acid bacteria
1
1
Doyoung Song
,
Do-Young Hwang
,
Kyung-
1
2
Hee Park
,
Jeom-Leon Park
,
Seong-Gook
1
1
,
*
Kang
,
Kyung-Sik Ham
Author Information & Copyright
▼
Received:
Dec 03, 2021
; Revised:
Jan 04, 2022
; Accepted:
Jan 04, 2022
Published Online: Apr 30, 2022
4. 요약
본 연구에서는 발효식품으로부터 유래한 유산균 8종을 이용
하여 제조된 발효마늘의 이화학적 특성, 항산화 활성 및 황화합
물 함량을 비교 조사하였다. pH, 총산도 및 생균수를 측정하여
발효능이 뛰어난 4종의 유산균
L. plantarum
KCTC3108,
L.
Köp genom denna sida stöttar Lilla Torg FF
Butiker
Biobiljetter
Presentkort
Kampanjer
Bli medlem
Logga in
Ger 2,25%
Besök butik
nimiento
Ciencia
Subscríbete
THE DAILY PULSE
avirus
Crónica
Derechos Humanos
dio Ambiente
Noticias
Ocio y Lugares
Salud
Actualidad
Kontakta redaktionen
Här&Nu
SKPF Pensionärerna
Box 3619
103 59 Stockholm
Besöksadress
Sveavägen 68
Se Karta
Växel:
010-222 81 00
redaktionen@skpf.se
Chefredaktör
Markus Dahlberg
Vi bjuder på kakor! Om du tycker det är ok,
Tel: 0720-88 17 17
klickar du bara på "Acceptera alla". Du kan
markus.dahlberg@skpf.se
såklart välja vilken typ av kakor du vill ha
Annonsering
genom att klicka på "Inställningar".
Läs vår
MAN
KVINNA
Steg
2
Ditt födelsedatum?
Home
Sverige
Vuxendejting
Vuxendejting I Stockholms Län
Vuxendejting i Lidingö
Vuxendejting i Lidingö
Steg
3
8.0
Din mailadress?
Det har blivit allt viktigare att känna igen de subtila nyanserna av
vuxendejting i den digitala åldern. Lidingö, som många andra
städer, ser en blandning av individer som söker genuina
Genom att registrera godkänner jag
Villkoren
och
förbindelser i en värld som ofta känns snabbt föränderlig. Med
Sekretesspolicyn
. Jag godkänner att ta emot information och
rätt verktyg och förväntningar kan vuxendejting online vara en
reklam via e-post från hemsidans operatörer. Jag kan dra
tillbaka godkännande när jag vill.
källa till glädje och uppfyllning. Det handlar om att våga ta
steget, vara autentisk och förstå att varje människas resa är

**********

[INSTRUCTIONS TO FOLLOW] Letter for letter, copy all of the entries above.

[TASK OUTPUT]
acid bacteria
1
1
Doyoung Song
,
Do-Young Hwang
,
Kyung-
1
2
Hee Park
,
Jeom-Leon Park
,
Seong-Gook
1
1
,
*
Kang
,
Kyung-Sik Ham
Author Information & Copyright
▼
Received:
Dec 03, 2021
; Revised:
Jan 04, 2022
; Accepted:
Jan 04, 2022
Published Online: Apr 30, 2022
4. 요약
본 연구에서는 발효식품으로부터 유래한 유산균 8종을 이용
하여 제조된 발효마늘의 이화학적 특성, 항산화 활성 및 황화합
물 함량을 비교 조사하였다. pH, 총산도 및 생균수를 측정하여
발효능이 뛰어난 4종의 유산균
L. plantarum
KCTC3108,
L.
Köp genom denna sida stöttar Lilla Torg FF
Butiker
Biobiljetter
Presentkort
Kampanjer
Bli medlem
Logga in
Ger 2,25%
Besök butik
nimiento
Ciencia
Subscríbete
THE DAILY PULSE
avirus
Crónica
Derechos Humanos
dio Ambiente
Noticias
Ocio y Lugares
Salud
Actualidad
Kontakta redaktionen
Här&Nu
SKPF Pensionärerna
Box 3619
103 59 Stockholm
Besöksadress
Sveavägen 68
Se Karta
Växel:
010-222 81 00
redaktionen@skpf.se
Chefredaktör
Markus Dahlberg
Vi bjuder på kakor! Om du tycker det är ok,
Tel: 0720-88 17 17
klickar du bara på "Acceptera alla". Du kan
markus.dahlberg@skpf.se
såklart välja vilken typ av kakor du vill ha
Annonsering
genom att klicka på "Inställningar".
Läs vår
MAN
KVINNA
Steg
2
Ditt födelsedatum?
Home
Sverige
Vuxendejting
Vuxendejting I Stockholms Län
Vuxendejting i Lidingö
Vuxendejting i Lidingö
Steg
3
8.0
Din mailadress?
Det har blivit allt viktigare att känna igen de subtila nyanserna av
vuxendejting i den digitala åldern. Lidingö, som många andra
städer, ser en blandning av individer som söker genuina
Genom att registrera godkänner jag
Villkoren
och
förbindelser i en värld som ofta känns snabbt föränderlig. Med
Sekretesspolicyn
. Jag godkänner att ta emot information och
rätt verktyg och förväntningar kan vuxendejting online vara en
reklam via e-post från hemsidans operatörer. Jag kan dra
tillbaka godkännande när jag vill.
källa till glädje och uppfyllning. Det handlar om att våga ta
steget, vara autentisk och förstå att varje människas resa är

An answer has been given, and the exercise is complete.